:: Records for the task

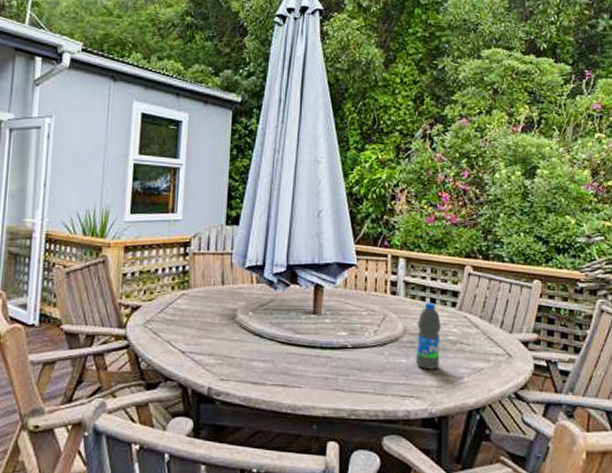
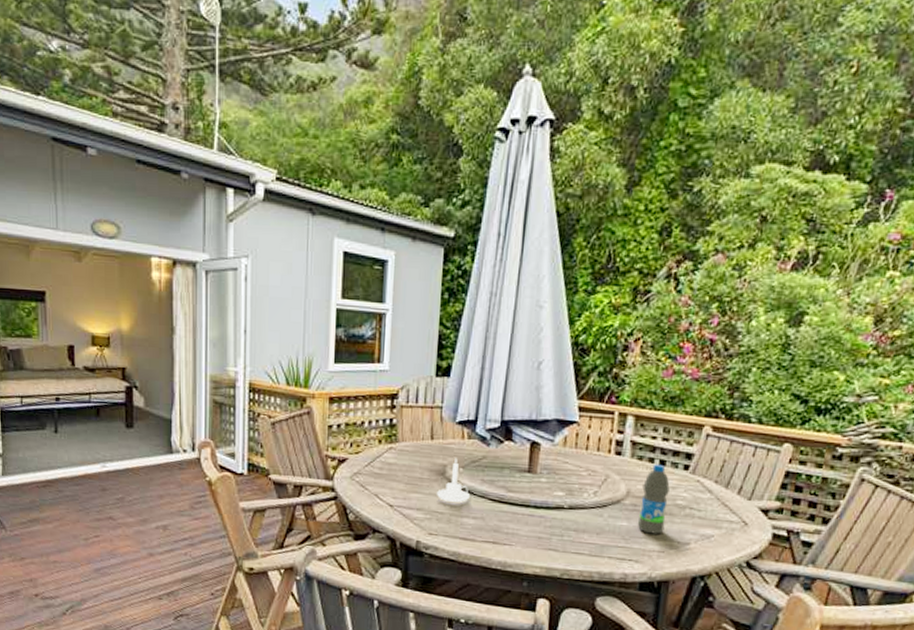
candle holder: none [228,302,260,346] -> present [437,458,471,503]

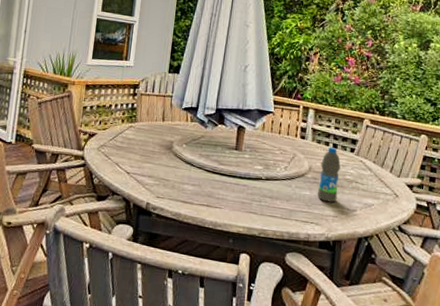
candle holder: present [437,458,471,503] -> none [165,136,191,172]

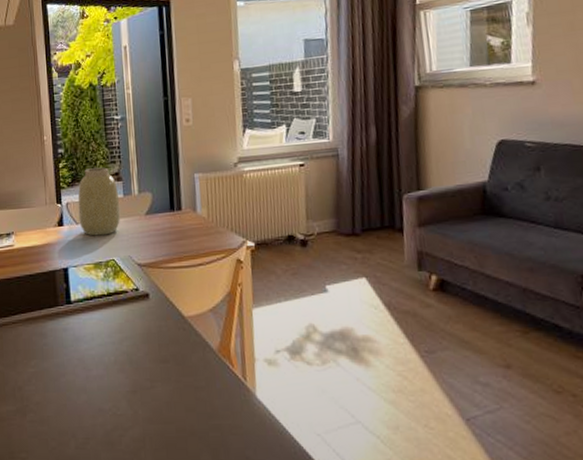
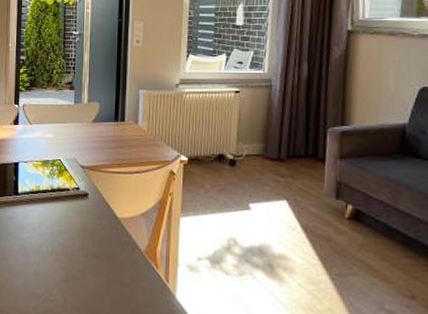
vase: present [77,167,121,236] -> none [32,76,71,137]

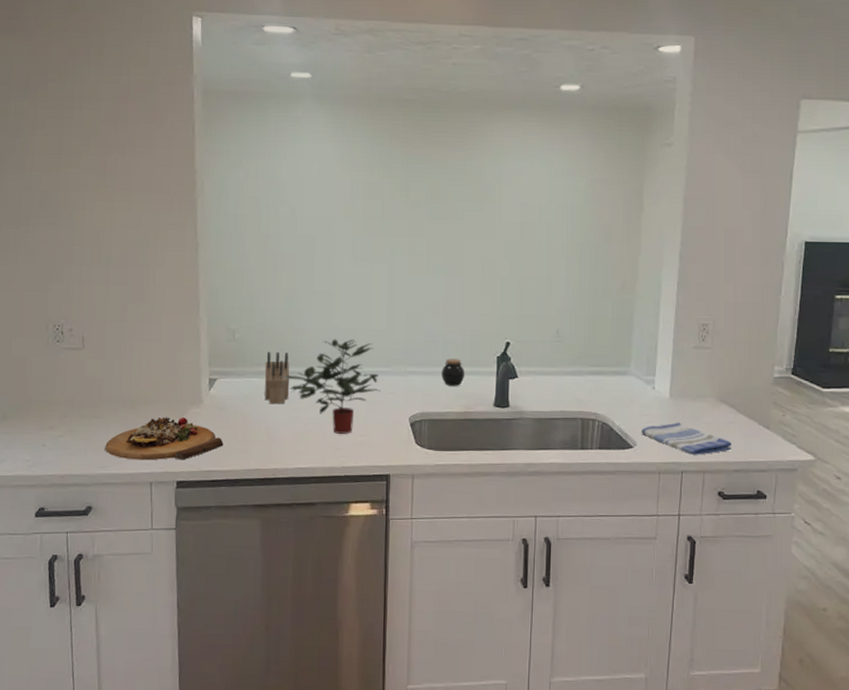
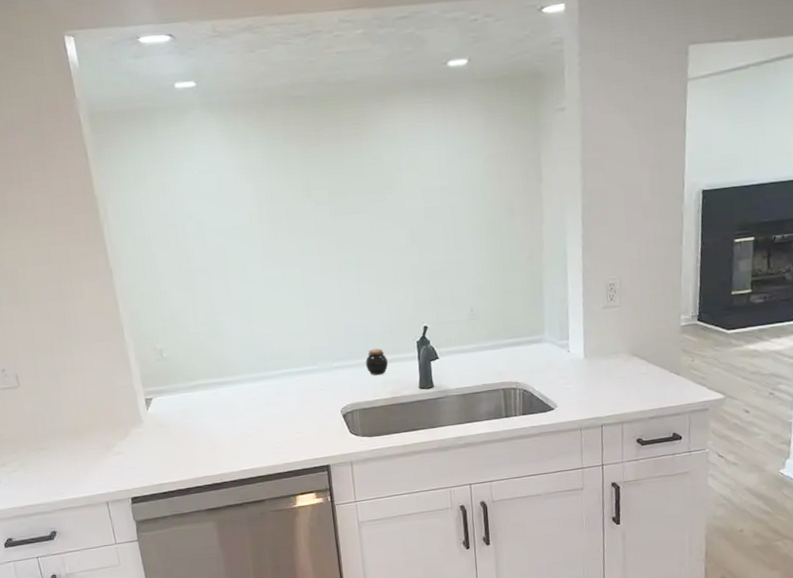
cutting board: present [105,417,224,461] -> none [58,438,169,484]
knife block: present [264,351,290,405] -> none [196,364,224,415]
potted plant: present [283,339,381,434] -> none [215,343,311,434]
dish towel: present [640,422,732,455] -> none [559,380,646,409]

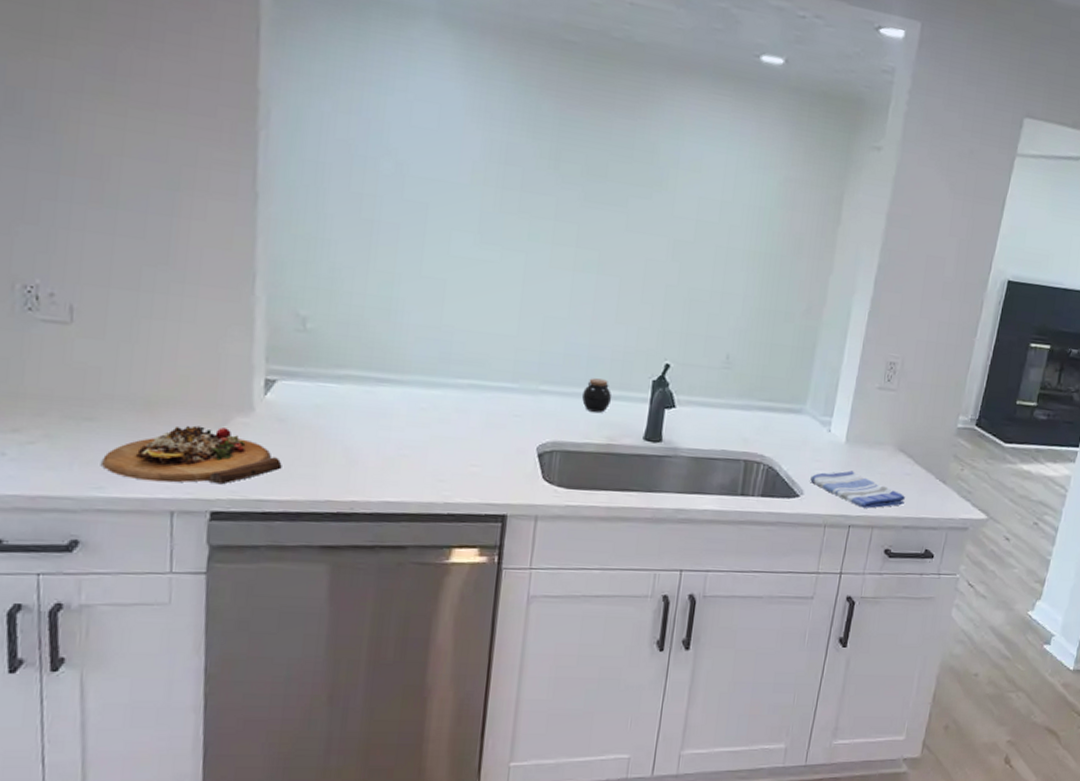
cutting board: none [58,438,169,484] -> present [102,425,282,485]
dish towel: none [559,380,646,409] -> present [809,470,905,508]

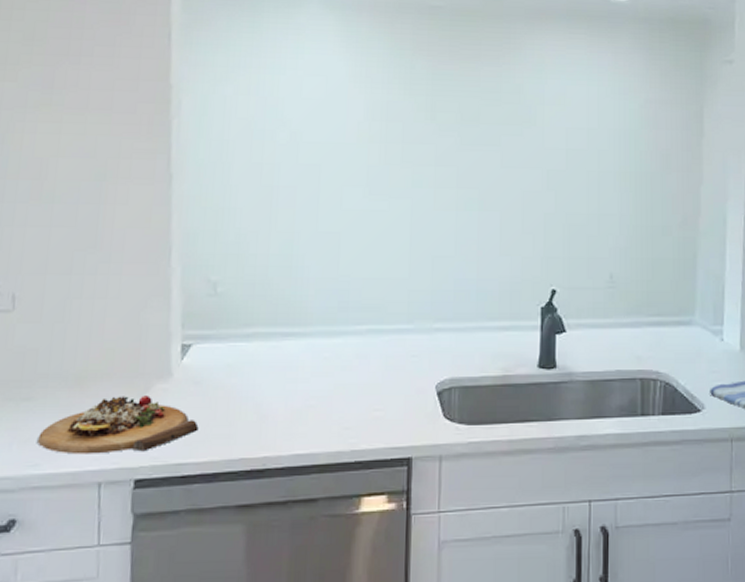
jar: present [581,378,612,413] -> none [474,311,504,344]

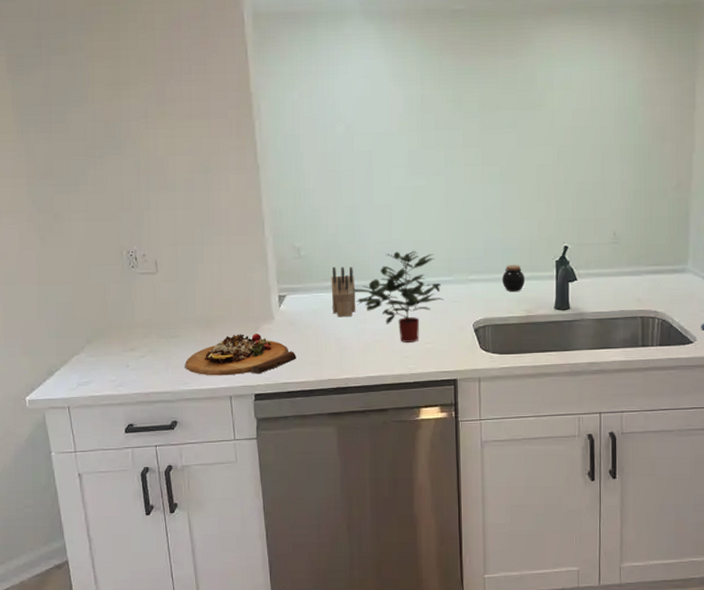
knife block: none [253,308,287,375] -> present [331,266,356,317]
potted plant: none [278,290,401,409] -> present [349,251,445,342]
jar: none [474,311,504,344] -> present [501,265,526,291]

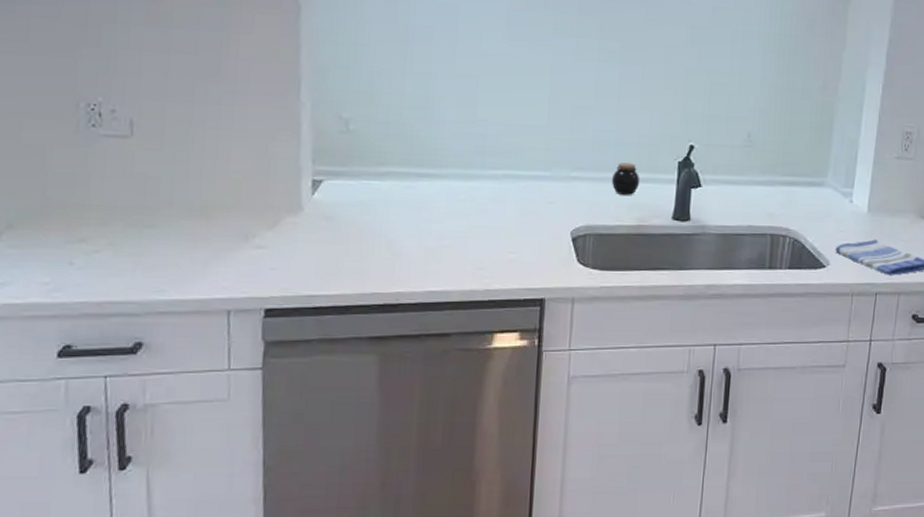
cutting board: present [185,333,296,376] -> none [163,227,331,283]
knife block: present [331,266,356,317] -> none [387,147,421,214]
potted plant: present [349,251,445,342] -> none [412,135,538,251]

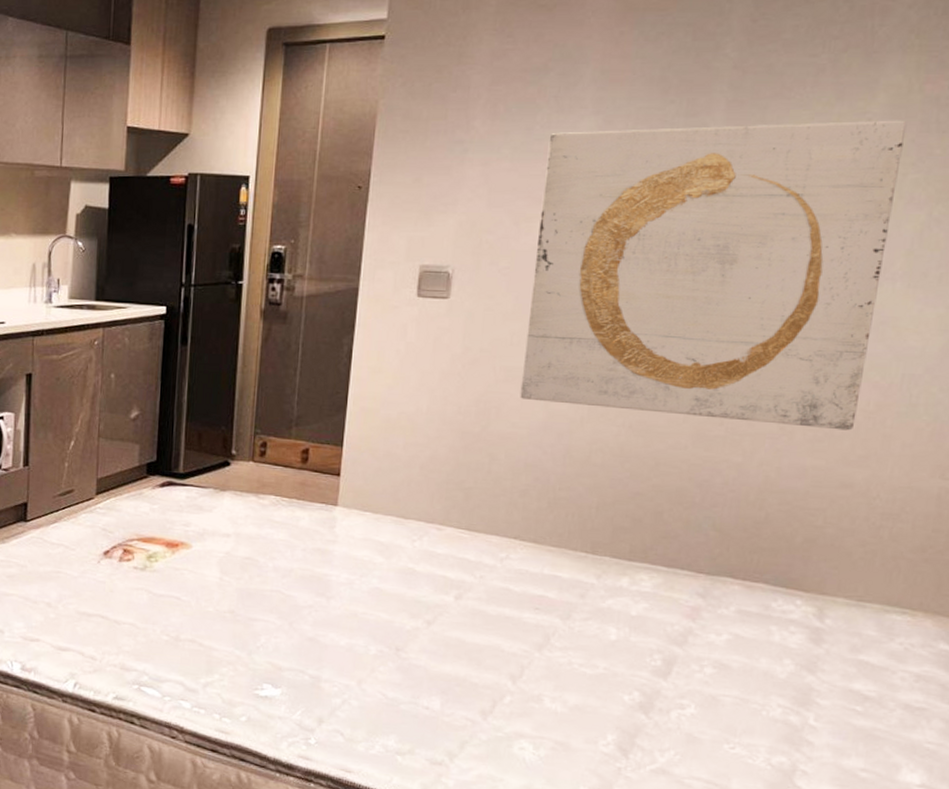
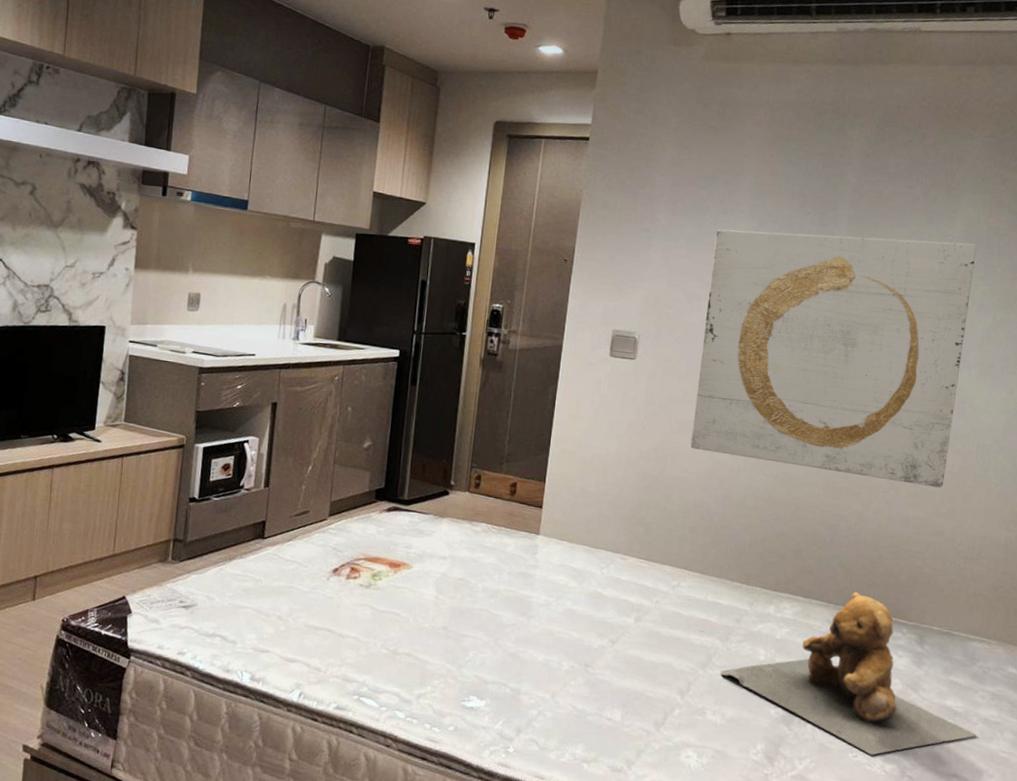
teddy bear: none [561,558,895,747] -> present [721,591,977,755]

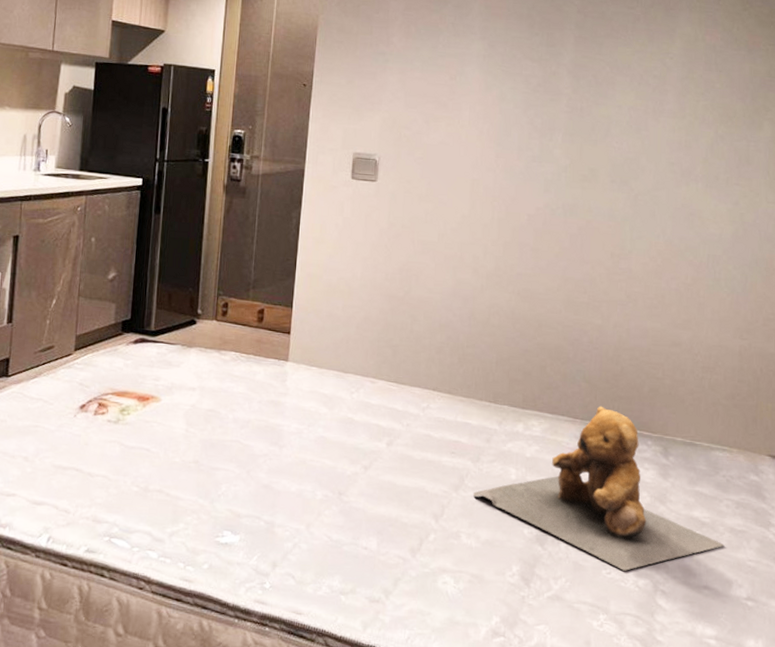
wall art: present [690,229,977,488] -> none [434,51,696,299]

::::

• _Activity_
The exact lines from the beginning of the data through the one that contains "knife block: present [331,266,356,317]" must be given again, both ends included, and pictures must be left out.

• _Answer for this exercise_
candle holder: none [228,302,260,346] -> present [437,458,471,503]

candle holder: present [437,458,471,503] -> none [165,136,191,172]

vase: present [77,167,121,236] -> none [32,76,71,137]

cutting board: present [105,417,224,461] -> none [58,438,169,484]
knife block: present [264,351,290,405] -> none [196,364,224,415]
potted plant: present [283,339,381,434] -> none [215,343,311,434]
dish towel: present [640,422,732,455] -> none [559,380,646,409]

cutting board: none [58,438,169,484] -> present [102,425,282,485]
dish towel: none [559,380,646,409] -> present [809,470,905,508]

jar: present [581,378,612,413] -> none [474,311,504,344]

knife block: none [253,308,287,375] -> present [331,266,356,317]
potted plant: none [278,290,401,409] -> present [349,251,445,342]
jar: none [474,311,504,344] -> present [501,265,526,291]

cutting board: present [185,333,296,376] -> none [163,227,331,283]
knife block: present [331,266,356,317] -> none [387,147,421,214]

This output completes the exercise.